[Collected data entries]
# # # # # # #

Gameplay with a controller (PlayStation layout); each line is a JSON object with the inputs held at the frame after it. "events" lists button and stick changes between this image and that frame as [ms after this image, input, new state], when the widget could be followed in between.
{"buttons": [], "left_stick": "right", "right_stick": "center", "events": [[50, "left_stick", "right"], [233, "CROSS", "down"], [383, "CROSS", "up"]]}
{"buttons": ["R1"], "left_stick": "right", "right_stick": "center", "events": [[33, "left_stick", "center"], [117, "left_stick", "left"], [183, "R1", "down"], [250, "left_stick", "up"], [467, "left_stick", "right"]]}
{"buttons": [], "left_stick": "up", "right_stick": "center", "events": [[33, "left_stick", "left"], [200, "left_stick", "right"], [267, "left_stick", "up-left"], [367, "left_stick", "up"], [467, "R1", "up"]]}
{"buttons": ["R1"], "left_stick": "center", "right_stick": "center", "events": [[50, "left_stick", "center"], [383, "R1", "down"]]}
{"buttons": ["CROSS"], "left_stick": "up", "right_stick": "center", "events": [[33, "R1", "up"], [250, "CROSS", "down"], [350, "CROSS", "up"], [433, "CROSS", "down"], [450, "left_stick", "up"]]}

# # # # # # #

## [Work instructions]
Bring together all lines of the entries above in which the string "down" occurs.

## [Task answer]
{"buttons": [], "left_stick": "right", "right_stick": "center", "events": [[50, "left_stick", "right"], [233, "CROSS", "down"], [383, "CROSS", "up"]]}
{"buttons": ["R1"], "left_stick": "right", "right_stick": "center", "events": [[33, "left_stick", "center"], [117, "left_stick", "left"], [183, "R1", "down"], [250, "left_stick", "up"], [467, "left_stick", "right"]]}
{"buttons": ["R1"], "left_stick": "center", "right_stick": "center", "events": [[50, "left_stick", "center"], [383, "R1", "down"]]}
{"buttons": ["CROSS"], "left_stick": "up", "right_stick": "center", "events": [[33, "R1", "up"], [250, "CROSS", "down"], [350, "CROSS", "up"], [433, "CROSS", "down"], [450, "left_stick", "up"]]}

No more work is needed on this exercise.